++++ Passage shown

I said rather mildly that most of the women were really bored and perhaps not so well educated and that they did indeed divert themselves with foolish things.

This observation prompted a sudden and passionate declaration from Crazy Eyes: “Piper, they are like children, and I am looking for a real woman! I cannot be bothered with this bullshit, with these silly girls! On the street, I am a big-time drug dealer! I do serious business, big business! My life is serious! Even in here, I cannot waste my time with these silly bitches-I need a real woman!”

I opened my mouth and then closed it. I felt like I had been dropped into a telenovela. Morena’s bosom was practically heaving under her prison khakis. Hey, I could understand what she was saying. Her life was indeed serious, her desires were serious, and I could understand why she didn’t want to mess around with some trifling bimbo who was experimenting with lesbianism just to entertain herself in prison. But hell no, not me.

I tried to choose my words with delicacy. “Er, well, Morena, I’m certain that you’ll find the right woman for you. It just might take a while for her to show up? Right?”

She looked at me with those unreadable crazy eyes. Was she pissed? Hurt? Vindictive? I couldn’t tell.

I was vastly relieved when we got to work-the ten-minute walk never seemed so long. I kept the conversation to myself.

Morena made a few more attempts to express her need for a real woman, perhaps thinking that I was too dense to get her meaning, but my response remained the same-I was sure that the right woman was out there somewhere in the correctional system and that providence would deliver her to Danbury with all haste. It wouldn’t be fast enough for me.

Once it was clear that I was not her future boo, Crazy Eyes quickly lost interest in me. The companionable walks stopped, and the cubicle drop-bys ceased. She still greeted me, but in a disinterested way. I felt that I had navigated the situation with as much grace as I had available, and no hideous repercussions to my tacit rejection seemed forthcoming. I breathed a little easier, hoping Crazy Eyes would spread the word to the other committed lesbians that I was not “like that,” even though in some other lifetime I had been.

++++++++

== Tasks for this exercise ==
[A] In the passage, what reason does Crazy Eyes give for not wanting to bother with the other women? Answer in one to three sentences.
[B] Answer these from the passage:
(i) How long was the walk to work?
(ii) What was Morena wearing?
(iii) To which place did the narrator say providence would deliver the right woman?
[C] Translate this sentence from the passage into Spanish: "I felt like I had been dropped into a telenovela."

++++ Available data

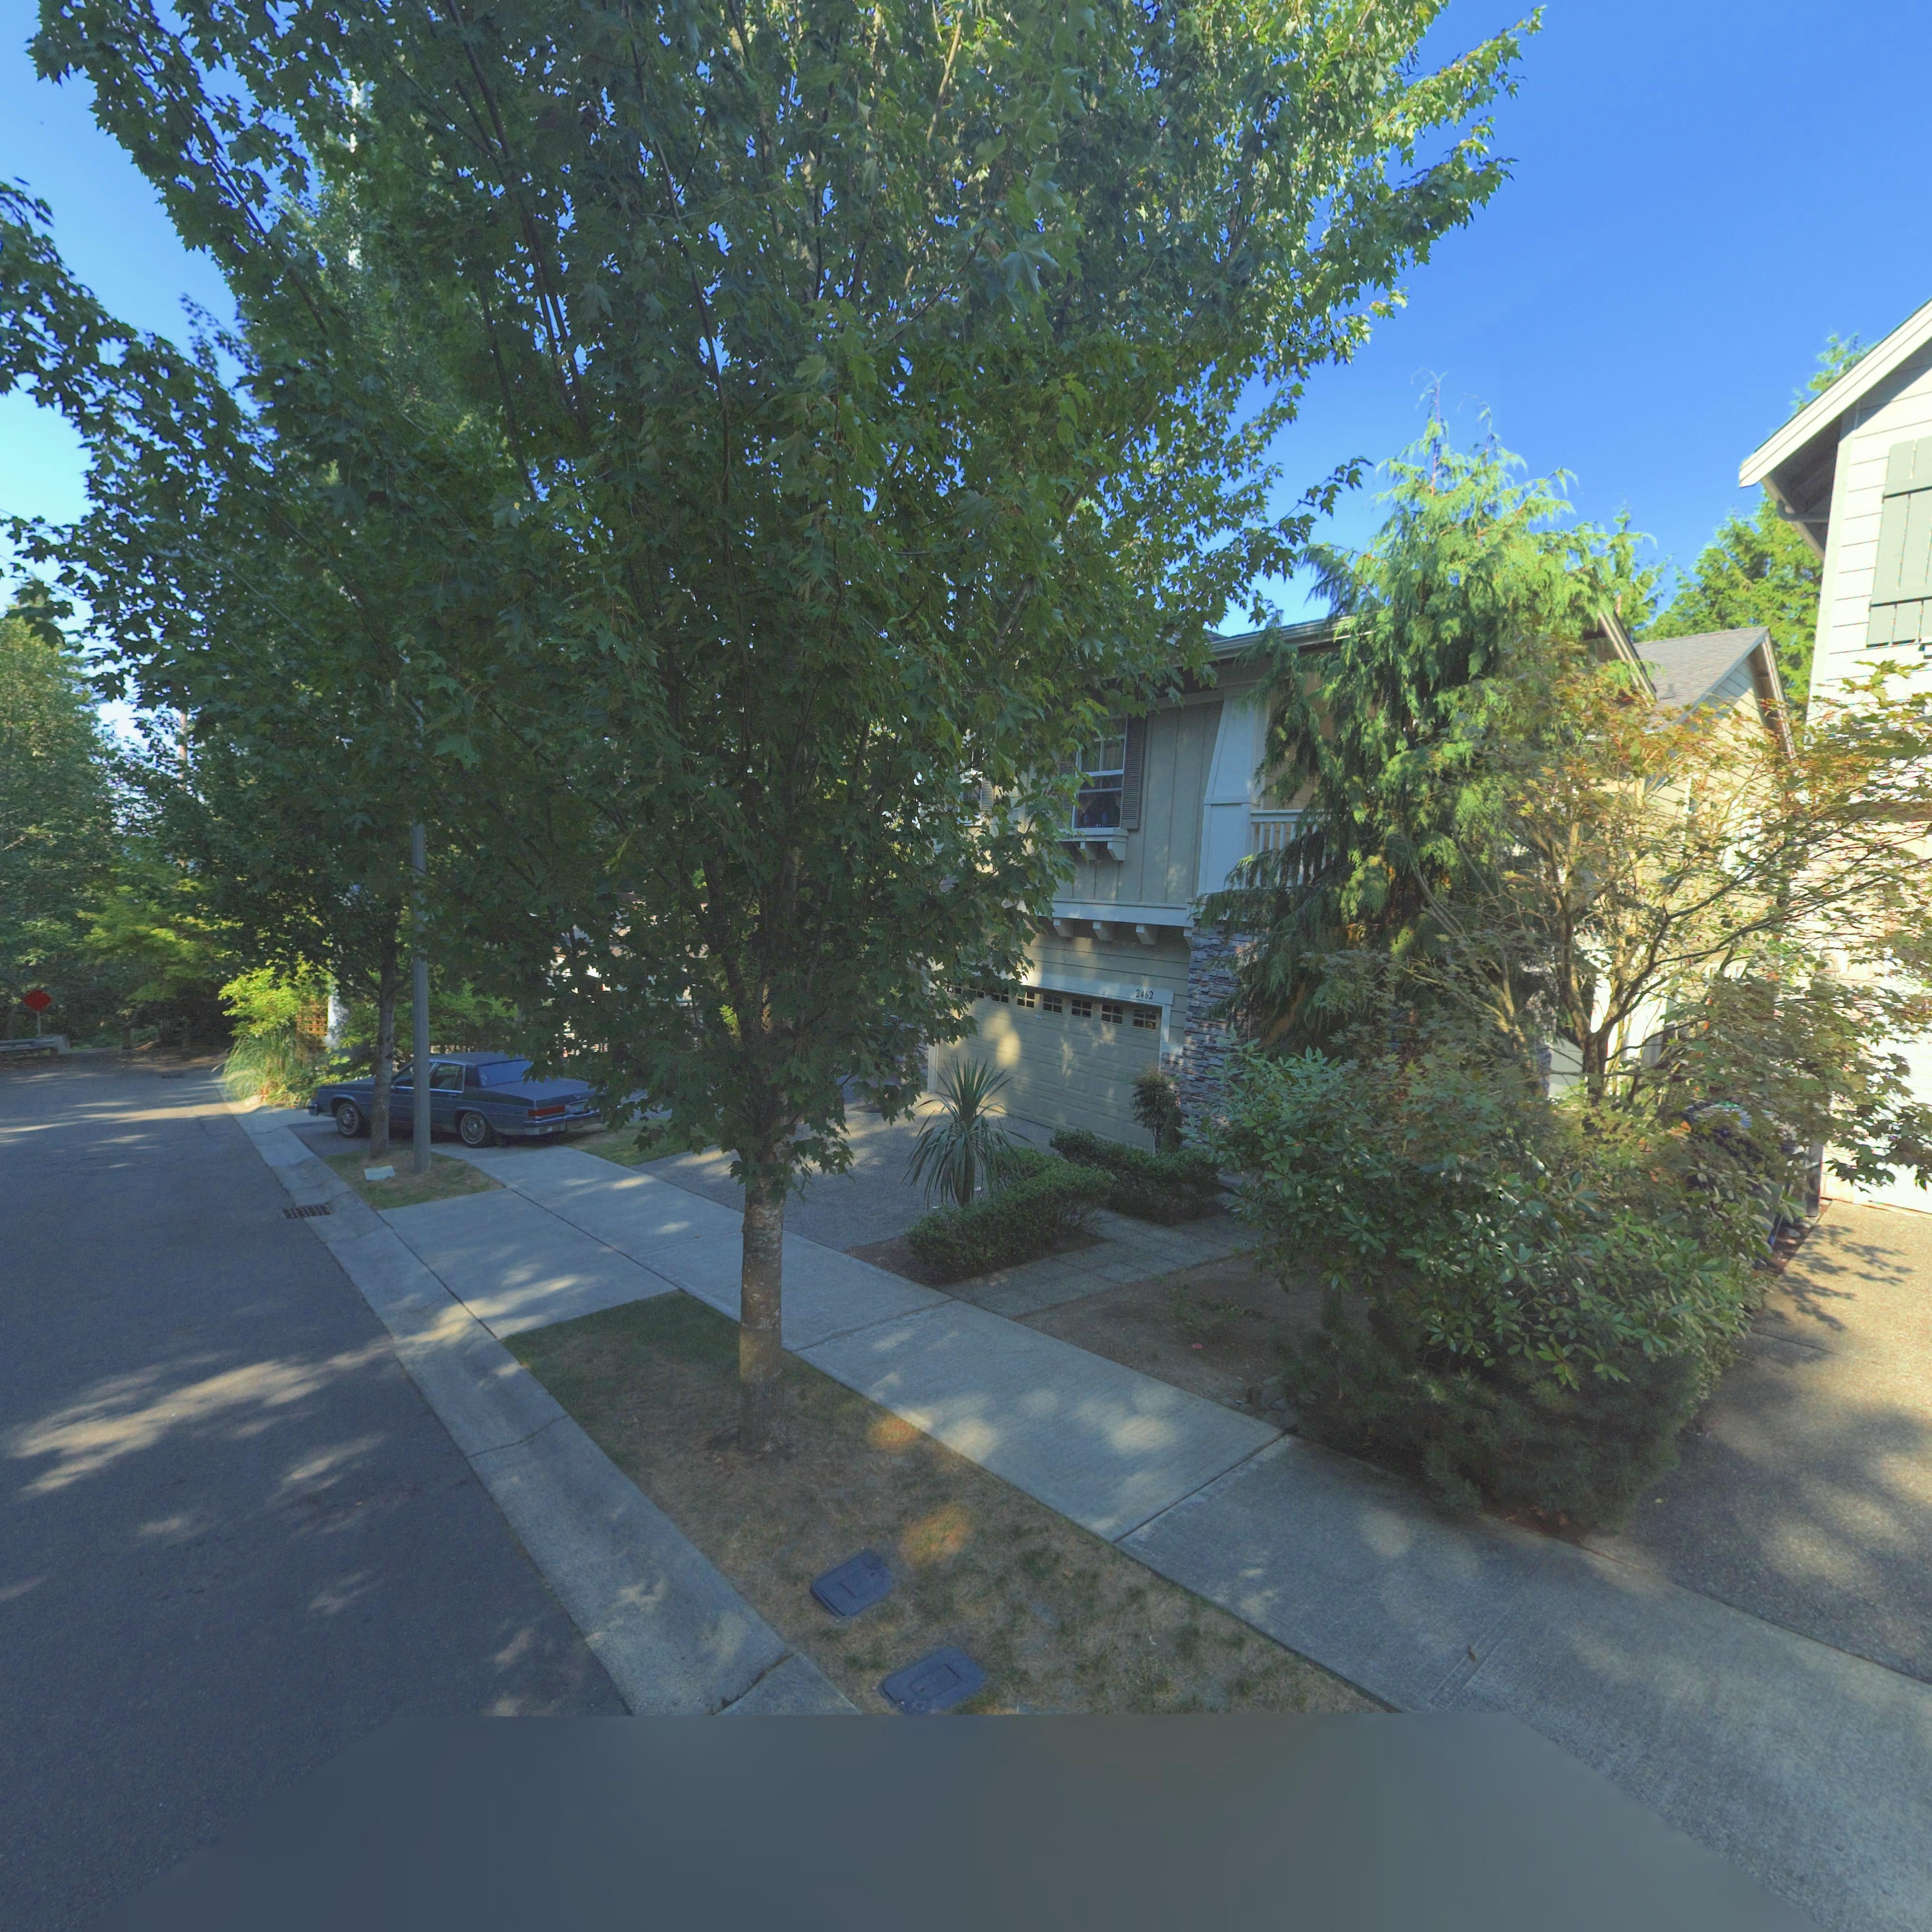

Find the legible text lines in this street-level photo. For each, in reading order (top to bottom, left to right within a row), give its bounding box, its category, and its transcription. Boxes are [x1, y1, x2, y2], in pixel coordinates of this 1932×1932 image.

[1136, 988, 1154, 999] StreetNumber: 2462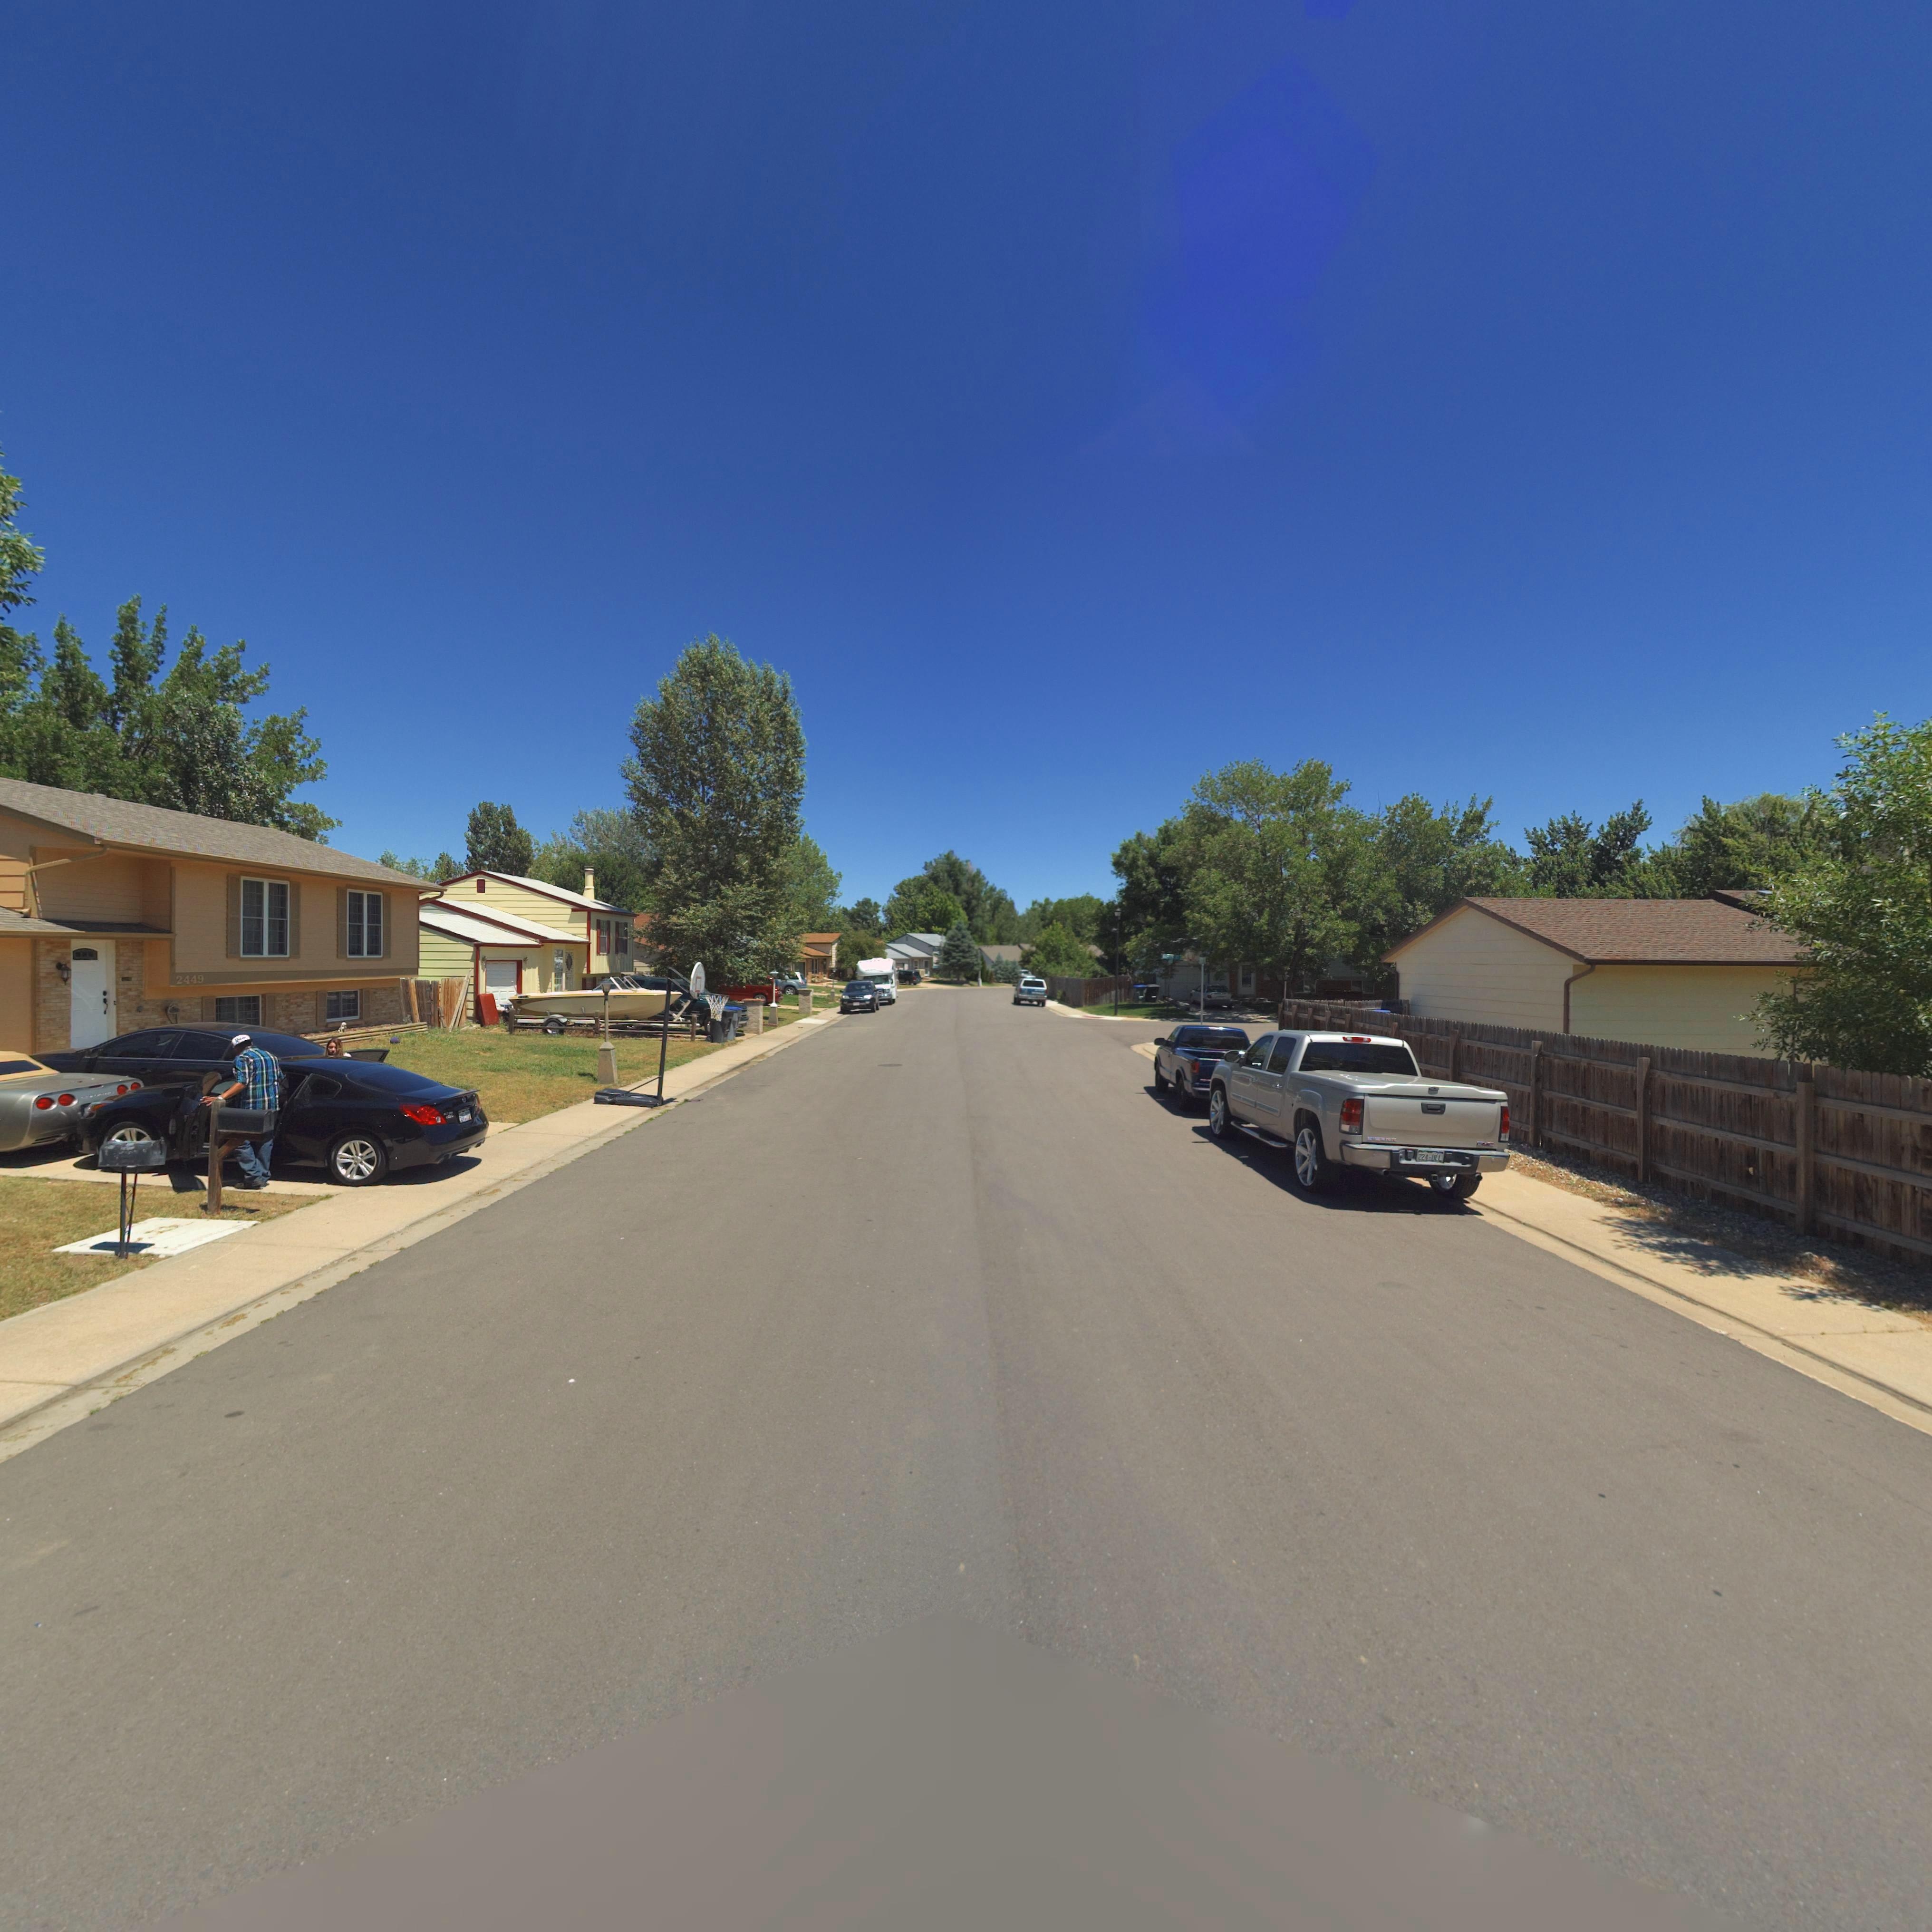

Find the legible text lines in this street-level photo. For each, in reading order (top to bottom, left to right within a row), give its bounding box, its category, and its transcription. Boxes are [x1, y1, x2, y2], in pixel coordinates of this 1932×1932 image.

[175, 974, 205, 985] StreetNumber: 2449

++++++++

== Task-by-task solutions ==
[A] Crazy Eyes says the other women are like children and silly girls, and she is looking for a real woman. She explains that her life is serious: on the street she is a big-time drug dealer doing serious, big business, so even in prison she cannot waste her time with them.

[B]
(i) Ten minutes.
(ii) Prison khakis.
(iii) Danbury.

[C] Sentí como si me hubieran dejado caer en una telenovela.